The future of the comprehensive school was being vigorously debated in these pages, barely a decade after its introduction (TESS, May 21, 1976): Secondary schooling should end for all pupils at the age of 16 and should provide a programme of general education, says Dr Keri Davies of Stirling University education department, in an article in the magazine of the Central Region Science Teachers Association.
Students over 16 should be taught in further education colleges, as should those seeking university entrance, doing a two-year course for five or six Higher grades and three CSYS subjects.
The emphasis in secondary should be education through subjects rather than instruction in subjects. Teachers who saw their subjects as contributing to general education would stay in schools and those who saw their subjects as distinctive disciplines would opt for college.
Such a scheme would leave pupils' career and curricular choice to age 16.

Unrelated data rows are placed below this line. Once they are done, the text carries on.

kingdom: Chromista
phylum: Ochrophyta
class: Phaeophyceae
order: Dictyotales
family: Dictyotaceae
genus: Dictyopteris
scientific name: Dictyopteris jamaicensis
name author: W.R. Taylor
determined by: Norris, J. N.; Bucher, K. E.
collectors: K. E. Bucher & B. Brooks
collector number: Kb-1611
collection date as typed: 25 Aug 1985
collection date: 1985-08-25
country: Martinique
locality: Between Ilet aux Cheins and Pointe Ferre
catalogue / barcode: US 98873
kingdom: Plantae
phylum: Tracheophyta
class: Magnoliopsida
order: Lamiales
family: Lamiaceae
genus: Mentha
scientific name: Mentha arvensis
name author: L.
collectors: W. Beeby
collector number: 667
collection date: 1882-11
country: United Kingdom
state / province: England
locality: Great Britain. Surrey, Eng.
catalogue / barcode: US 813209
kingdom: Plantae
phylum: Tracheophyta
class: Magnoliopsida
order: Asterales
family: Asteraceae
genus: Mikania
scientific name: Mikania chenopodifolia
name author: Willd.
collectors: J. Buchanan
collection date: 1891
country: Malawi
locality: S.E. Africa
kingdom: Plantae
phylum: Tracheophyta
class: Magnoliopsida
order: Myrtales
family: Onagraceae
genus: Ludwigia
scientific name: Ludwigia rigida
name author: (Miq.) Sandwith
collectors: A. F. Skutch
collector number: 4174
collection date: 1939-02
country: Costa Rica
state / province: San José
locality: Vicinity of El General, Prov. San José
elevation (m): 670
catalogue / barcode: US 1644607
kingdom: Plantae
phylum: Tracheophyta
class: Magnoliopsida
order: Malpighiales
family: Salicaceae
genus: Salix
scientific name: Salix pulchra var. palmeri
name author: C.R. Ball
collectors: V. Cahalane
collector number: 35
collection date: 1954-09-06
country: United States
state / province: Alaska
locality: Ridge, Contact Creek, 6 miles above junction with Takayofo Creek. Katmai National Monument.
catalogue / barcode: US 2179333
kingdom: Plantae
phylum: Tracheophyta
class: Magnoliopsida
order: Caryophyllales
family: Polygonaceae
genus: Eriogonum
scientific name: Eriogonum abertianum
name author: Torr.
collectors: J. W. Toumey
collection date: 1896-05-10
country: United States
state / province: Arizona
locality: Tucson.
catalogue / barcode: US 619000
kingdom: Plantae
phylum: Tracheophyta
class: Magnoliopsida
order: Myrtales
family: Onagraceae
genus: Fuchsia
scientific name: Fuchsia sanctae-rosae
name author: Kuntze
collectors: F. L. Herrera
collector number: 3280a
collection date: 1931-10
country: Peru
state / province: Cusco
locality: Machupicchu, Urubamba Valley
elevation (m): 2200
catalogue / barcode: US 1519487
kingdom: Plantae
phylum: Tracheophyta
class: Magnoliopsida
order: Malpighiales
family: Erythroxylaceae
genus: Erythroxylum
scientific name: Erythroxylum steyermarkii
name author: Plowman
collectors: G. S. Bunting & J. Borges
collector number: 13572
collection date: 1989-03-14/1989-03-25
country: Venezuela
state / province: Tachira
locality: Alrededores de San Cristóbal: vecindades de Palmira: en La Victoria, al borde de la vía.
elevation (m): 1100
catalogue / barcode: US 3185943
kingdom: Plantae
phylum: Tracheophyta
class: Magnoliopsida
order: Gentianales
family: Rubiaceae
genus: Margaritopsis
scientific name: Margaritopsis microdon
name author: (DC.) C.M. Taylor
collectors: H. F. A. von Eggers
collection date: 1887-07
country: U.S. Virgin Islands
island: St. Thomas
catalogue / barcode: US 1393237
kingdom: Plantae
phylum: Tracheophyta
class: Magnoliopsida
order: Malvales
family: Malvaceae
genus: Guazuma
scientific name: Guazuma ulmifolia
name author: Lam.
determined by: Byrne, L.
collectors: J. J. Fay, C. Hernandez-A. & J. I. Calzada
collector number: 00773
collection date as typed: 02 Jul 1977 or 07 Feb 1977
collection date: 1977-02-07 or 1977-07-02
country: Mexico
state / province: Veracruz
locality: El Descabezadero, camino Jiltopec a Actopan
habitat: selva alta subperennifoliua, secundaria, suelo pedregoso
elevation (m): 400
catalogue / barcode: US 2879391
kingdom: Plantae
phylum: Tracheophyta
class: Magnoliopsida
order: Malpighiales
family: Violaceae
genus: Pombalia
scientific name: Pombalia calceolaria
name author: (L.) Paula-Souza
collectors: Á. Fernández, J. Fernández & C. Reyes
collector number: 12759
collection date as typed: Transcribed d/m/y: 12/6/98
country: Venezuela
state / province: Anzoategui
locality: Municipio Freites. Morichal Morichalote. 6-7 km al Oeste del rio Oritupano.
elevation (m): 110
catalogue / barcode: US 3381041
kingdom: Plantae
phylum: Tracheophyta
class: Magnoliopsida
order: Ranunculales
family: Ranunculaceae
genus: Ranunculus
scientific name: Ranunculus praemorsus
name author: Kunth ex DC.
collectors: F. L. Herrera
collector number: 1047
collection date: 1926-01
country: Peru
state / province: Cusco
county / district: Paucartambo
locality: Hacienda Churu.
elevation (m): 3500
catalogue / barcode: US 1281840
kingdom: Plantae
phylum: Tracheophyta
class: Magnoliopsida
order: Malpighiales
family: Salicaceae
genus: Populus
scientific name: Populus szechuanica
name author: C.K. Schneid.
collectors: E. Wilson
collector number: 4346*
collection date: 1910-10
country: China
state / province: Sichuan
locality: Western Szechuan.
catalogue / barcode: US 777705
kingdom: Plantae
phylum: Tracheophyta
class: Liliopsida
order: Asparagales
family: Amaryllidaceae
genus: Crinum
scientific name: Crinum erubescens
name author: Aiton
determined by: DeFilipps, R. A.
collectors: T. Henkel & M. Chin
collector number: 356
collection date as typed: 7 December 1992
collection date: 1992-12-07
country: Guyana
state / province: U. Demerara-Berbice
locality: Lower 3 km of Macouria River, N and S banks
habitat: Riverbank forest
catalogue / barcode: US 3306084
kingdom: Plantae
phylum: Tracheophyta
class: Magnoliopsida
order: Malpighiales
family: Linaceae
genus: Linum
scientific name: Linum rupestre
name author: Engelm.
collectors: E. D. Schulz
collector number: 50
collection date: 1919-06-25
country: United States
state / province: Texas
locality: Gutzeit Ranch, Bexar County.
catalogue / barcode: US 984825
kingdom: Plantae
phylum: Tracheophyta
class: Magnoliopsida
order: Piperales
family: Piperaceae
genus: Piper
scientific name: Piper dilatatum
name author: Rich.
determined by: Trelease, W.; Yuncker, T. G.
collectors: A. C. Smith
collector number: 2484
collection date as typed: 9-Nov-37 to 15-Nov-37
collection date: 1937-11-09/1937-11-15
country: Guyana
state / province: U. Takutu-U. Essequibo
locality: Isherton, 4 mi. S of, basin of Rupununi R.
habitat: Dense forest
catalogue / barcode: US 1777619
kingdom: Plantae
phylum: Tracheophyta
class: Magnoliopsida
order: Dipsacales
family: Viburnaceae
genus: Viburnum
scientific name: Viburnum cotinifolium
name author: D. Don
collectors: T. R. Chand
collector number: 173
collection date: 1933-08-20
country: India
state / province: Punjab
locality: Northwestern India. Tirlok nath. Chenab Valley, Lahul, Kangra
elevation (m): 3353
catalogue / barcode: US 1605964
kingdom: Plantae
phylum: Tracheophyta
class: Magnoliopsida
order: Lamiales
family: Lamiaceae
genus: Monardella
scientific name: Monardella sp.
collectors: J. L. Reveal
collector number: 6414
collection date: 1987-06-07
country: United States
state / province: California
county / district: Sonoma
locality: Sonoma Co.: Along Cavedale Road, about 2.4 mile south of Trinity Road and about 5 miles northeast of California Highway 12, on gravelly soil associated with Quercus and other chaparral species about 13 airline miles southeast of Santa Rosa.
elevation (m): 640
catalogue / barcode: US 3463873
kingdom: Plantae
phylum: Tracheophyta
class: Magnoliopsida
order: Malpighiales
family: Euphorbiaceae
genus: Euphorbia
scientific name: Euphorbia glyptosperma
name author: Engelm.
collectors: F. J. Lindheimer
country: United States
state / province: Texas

Many of the difficulties facing all-through comprehensives derive from the range of maturity of the pupils, the repertoire of styles demanded from teachers and the tendency to regard the oldest pupils as the most important.
Meanwhile a survey by the Headteachers' Association of Scotland found no support from any area outside the central belt for the establishment of sixth-form colleges. But one member told its spring conference that the difficulties schools said they faced with the sixth year would disappear .. . once a rational school system and a national curriculum was introduced.
William O'Carroll, the head of St Modan's High in Stirling, likened the HAS survey to something cartographers around 1450 might have undertaken in an effort to improve maps of the flat earth.